> **Tâches à réaliser**
a. Répondez à ces questions sur le texte consacré à l’amour :
(i) Selon le Dr Paul Sidoun, quelle part des consultations dans les services de psychologie a pour motif des échecs amoureux ?
(ii) Dans quel établissement la sociologue Myriam Spielvogel a-t-elle mené sa recherche doctorale ?
(iii) D’après le Dr Sidoun, à quel moment les couples renoncent-ils à leur union ?
b. Rédigez la suite du texte sur l’amour et la santé mentale, à partir de sa dernière phrase.

> **Texte présenté**
————

L’amour rend-il fou? «L’amour fait des ravages en santé mentale, souligne le Dr Paul Sidoun, professeur à la Faculté de médecine et psychiatre à l’hôpital Louis-H.-Lafontaine. Près de 70 % des consultations dans des services de psychologie ont pour motif des échecs amoureux», estime-t-il.
La grande majorité des patients qu’il examine sont en pleine crise amoureuse. Les victimes de Cupidon ont récemment vécu une rupture ou ne se sont pas remis de leur dernière. «Moins de 20 % d’entre eux sont mariés depuis longtemps ou ont une relation amoureuse stable», dit le médecin.
Mais qu’est-ce que l’amour? À son avis, il s’agit d’une forme de névrose. La sociologue Myriam Spielvogel, qui a mené une recherche doctorale à l'UdeM sur le sujet, croit pour sa part que « la relation amoureuse se démarque de l’amitié notamment par le type d’émotion ressentie, la profondeur de l’engagement et de l’échange, le degré de connaissance de l’autre et les attentes entretenues par les partenaires à l’égard l’un de l’autre. L’amour se distingue aussi du coup de foudre qui, passager, naitrait spontanément, en dehors de notre volonté. Il est toutefois admis que la passion peut mener à une relation durable et enrichissante, mais l’amour avec le temps deviendrait plus tempéré. »
«Ces distinctions, indique la sociologue, servent à attribuer une dimension de profondeur à l’amour. En lui opposant la passion, on met en valeur le caractère sérieux, constant, voire sacré, qu’on accole au “véritable” amour.» En tout cas, pour le spécialiste des maladies de l’âme, les maux dont souffrent les cœurs en peine ont généralement des causes sociales. «Les rapports humains sont caractérisés par un besoin effréné d’émotions, d’intensité, déclare le Dr Sidoun. Les couples renoncent à leur union dès que la passion s’émousse.»

————

> **Données**

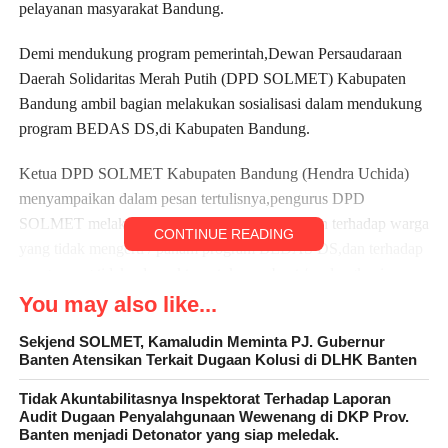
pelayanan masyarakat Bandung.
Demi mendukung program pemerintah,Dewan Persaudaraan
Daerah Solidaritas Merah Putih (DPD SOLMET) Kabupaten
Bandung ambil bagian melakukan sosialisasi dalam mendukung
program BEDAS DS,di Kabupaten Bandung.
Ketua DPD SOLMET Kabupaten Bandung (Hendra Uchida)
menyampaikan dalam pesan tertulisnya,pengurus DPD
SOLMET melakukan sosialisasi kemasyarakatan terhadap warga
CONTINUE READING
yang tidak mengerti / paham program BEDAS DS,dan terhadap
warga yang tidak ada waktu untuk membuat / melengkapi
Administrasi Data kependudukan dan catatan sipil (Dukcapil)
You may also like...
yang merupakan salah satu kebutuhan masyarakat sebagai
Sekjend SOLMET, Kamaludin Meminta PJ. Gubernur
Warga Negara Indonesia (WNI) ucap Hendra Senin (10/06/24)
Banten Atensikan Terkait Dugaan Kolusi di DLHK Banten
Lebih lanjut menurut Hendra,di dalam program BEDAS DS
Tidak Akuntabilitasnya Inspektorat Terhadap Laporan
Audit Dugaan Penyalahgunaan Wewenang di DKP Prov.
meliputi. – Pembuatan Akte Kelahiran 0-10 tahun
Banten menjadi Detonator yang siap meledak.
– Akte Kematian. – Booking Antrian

————

> **Résultats**
a.
(i) Près de 70 %.
(ii) À l’UdeM.
(iii) Dès que la passion s’émousse.

b.
Auteur d’un ouvrage sur le sujet, Désirs, amours et autres destins noirs, paru en 2000, le Dr Sidoun soutient que les gens sont envahis par toutes sortes d’idées et de slogans hollywoodiens sur l’amour qui produisent des générations de rêveurs déçus. «Dans notre société occidentale contemporaine, on a une attitude généralisée d’enfants gâtés. On casse puis on rebâtit. On a tué une sensibilité aux petites choses, au quotidien, pour des rêves de géants absolument inaccessibles.»
Le livre qu’il a publié dans la collection L’homme en question aux Éditions MNH reflète les paradoxes du sentiment amoureux. Il rassemble des récits «pas tout à fait inventés» mais porteurs d’une «douloureuse poésie», peut-on lire dans l’introduction. Il ne s’agit pas d’un roman ni d’un traité savant, mais plutôt «d’études de cas d’une psychiatrie de l’amour», comme l’indique le sous-titre. «Existe-t-il des amours heureux par eux-mêmes sans que les deuils inhérents à l’histoire de chacun ne cherchent à un moment refuge dans le registre du rêve que fournit le monde du désir?» s’interroge l’auteur.
Au risque de paraitre rétrograde, M. Sidoun affirme croire au mariage, à l’engagement, à l’union à long terme. Le psychiatre constate que les sociétés où les cadres moraux sont plus solides engendrent moins d’individus malheureux, blessés par leurs peines d’amour. D’après lui, la seule manière de vivre en intimité implique un projet commun. «Si c’est un projet matériel, les liens se distendront dès qu’il sera atteint. S’il s’agit d’un projet spirituel, le couple a des chances d’aller un peu plus loin…»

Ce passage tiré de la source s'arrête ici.